● WHAT IS NEEDED:
In the listing below, find the line containing "Rapporteur: Georgios Kyrtsos" and the line containing "EN United in diversity EN". Repeat exactly those two lines and every line between them.

● DATA FOR THIS TASK:
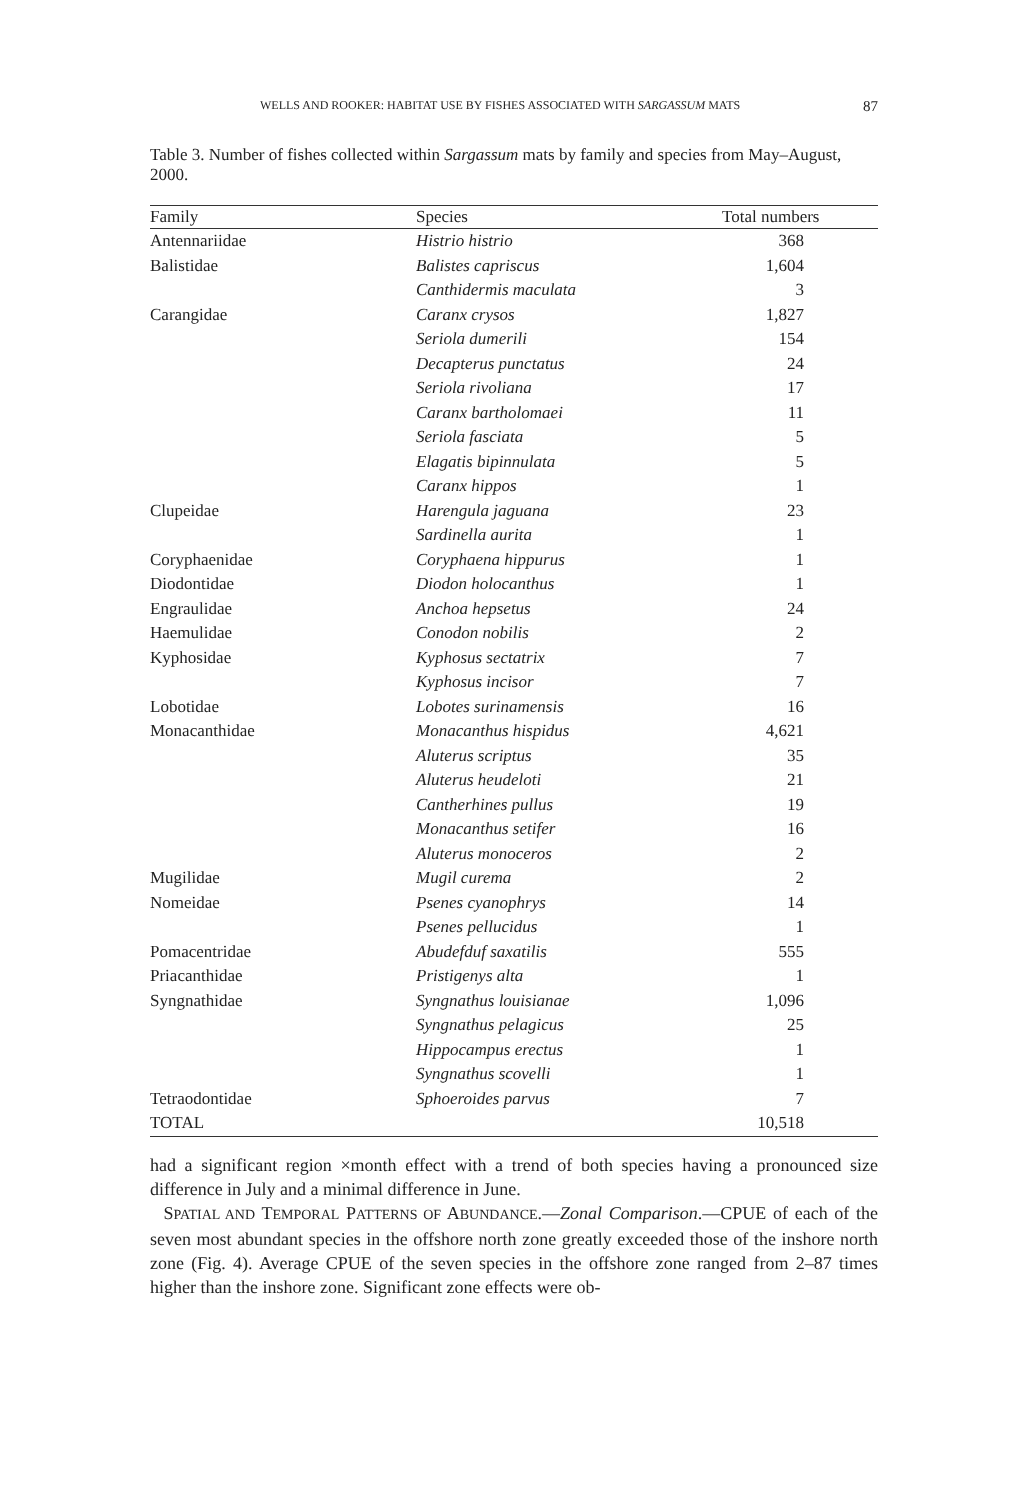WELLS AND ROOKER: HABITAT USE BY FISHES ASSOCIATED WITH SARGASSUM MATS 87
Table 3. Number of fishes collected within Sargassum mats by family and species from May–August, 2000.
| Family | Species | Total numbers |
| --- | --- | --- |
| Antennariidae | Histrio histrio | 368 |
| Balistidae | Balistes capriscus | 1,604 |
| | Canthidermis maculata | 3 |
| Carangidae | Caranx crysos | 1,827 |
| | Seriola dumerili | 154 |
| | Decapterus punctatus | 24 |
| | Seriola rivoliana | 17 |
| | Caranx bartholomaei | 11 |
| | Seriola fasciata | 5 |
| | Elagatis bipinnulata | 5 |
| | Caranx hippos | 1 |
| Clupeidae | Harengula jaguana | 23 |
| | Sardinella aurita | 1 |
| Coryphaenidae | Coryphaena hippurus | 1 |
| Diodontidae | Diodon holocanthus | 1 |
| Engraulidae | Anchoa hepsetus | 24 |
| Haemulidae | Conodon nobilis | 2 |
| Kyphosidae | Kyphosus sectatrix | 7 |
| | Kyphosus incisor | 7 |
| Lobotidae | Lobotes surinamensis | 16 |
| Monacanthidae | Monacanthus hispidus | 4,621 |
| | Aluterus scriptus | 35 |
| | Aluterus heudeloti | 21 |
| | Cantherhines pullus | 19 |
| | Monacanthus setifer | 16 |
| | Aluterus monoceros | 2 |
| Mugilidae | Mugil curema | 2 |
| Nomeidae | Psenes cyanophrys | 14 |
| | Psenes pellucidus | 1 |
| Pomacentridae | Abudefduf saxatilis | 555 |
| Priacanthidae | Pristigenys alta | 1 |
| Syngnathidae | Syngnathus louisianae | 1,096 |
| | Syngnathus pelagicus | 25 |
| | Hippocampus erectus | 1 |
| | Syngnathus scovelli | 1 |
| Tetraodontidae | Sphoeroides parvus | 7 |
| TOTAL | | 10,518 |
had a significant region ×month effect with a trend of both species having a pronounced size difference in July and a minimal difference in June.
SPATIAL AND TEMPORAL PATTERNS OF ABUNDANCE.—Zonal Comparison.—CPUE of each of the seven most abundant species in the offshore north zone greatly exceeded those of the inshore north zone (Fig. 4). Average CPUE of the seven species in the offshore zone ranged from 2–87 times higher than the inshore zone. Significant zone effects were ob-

...

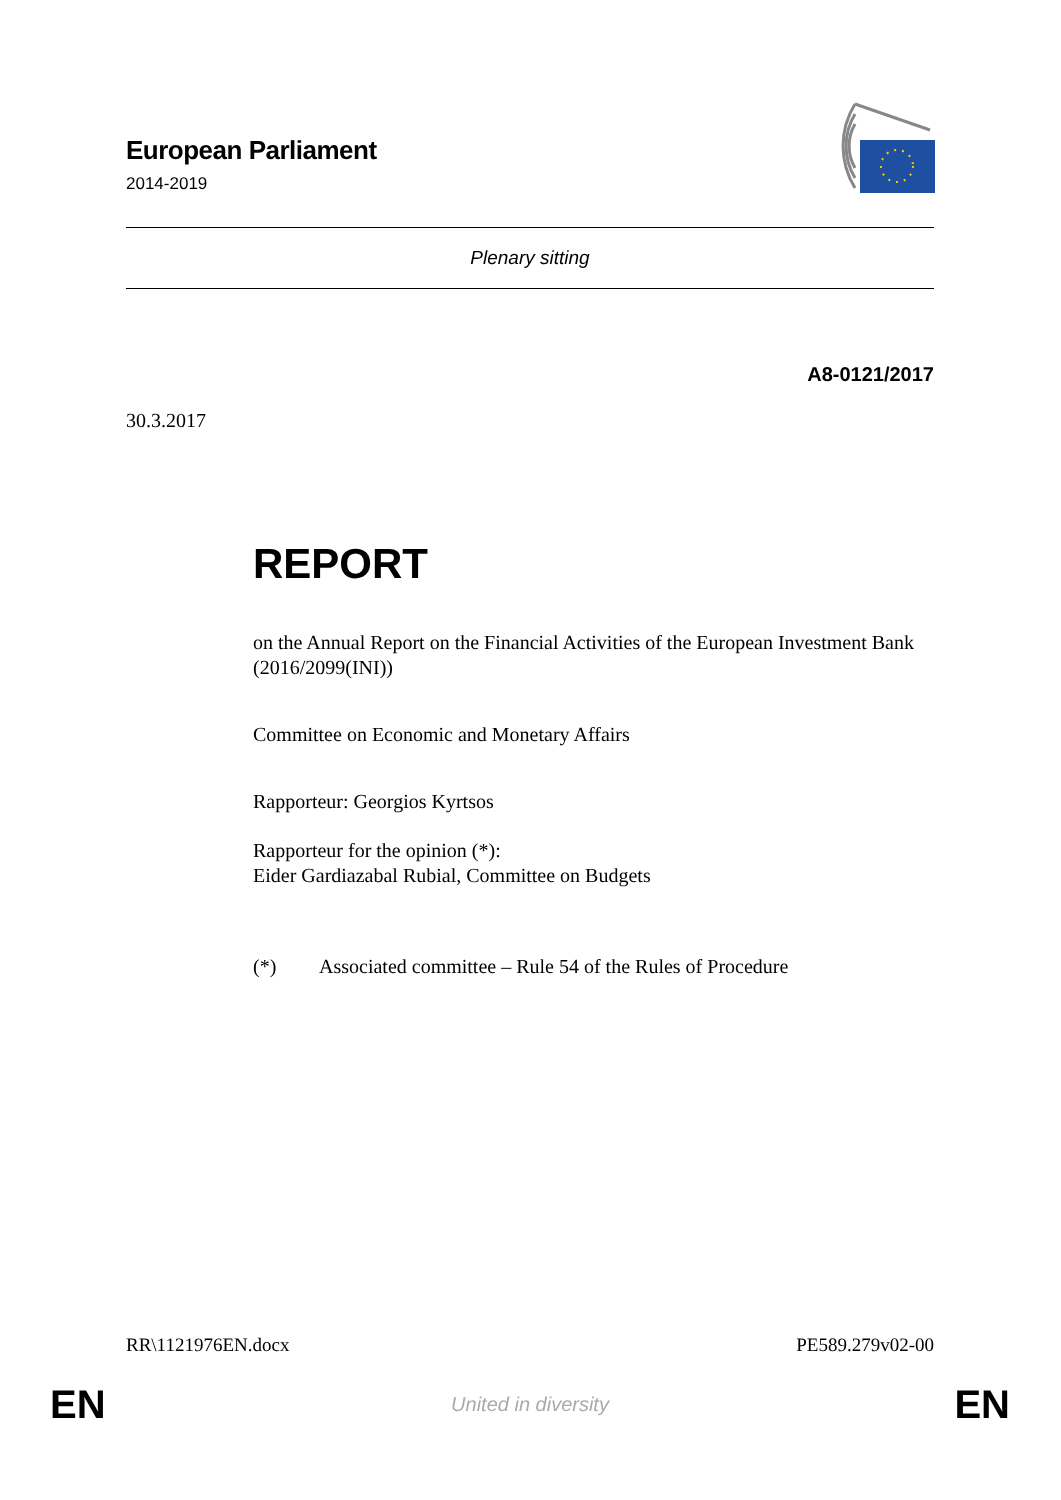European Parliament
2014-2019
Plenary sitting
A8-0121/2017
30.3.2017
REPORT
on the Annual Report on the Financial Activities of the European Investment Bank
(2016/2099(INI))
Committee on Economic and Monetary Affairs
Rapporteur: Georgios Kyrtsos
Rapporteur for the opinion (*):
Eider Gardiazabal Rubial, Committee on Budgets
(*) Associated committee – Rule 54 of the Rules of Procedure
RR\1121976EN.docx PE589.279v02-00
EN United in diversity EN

● WORKED SOLUTION:
Rapporteur: Georgios Kyrtsos
Rapporteur for the opinion (*):
Eider Gardiazabal Rubial, Committee on Budgets
(*) Associated committee – Rule 54 of the Rules of Procedure
RR\1121976EN.docx PE589.279v02-00
EN United in diversity EN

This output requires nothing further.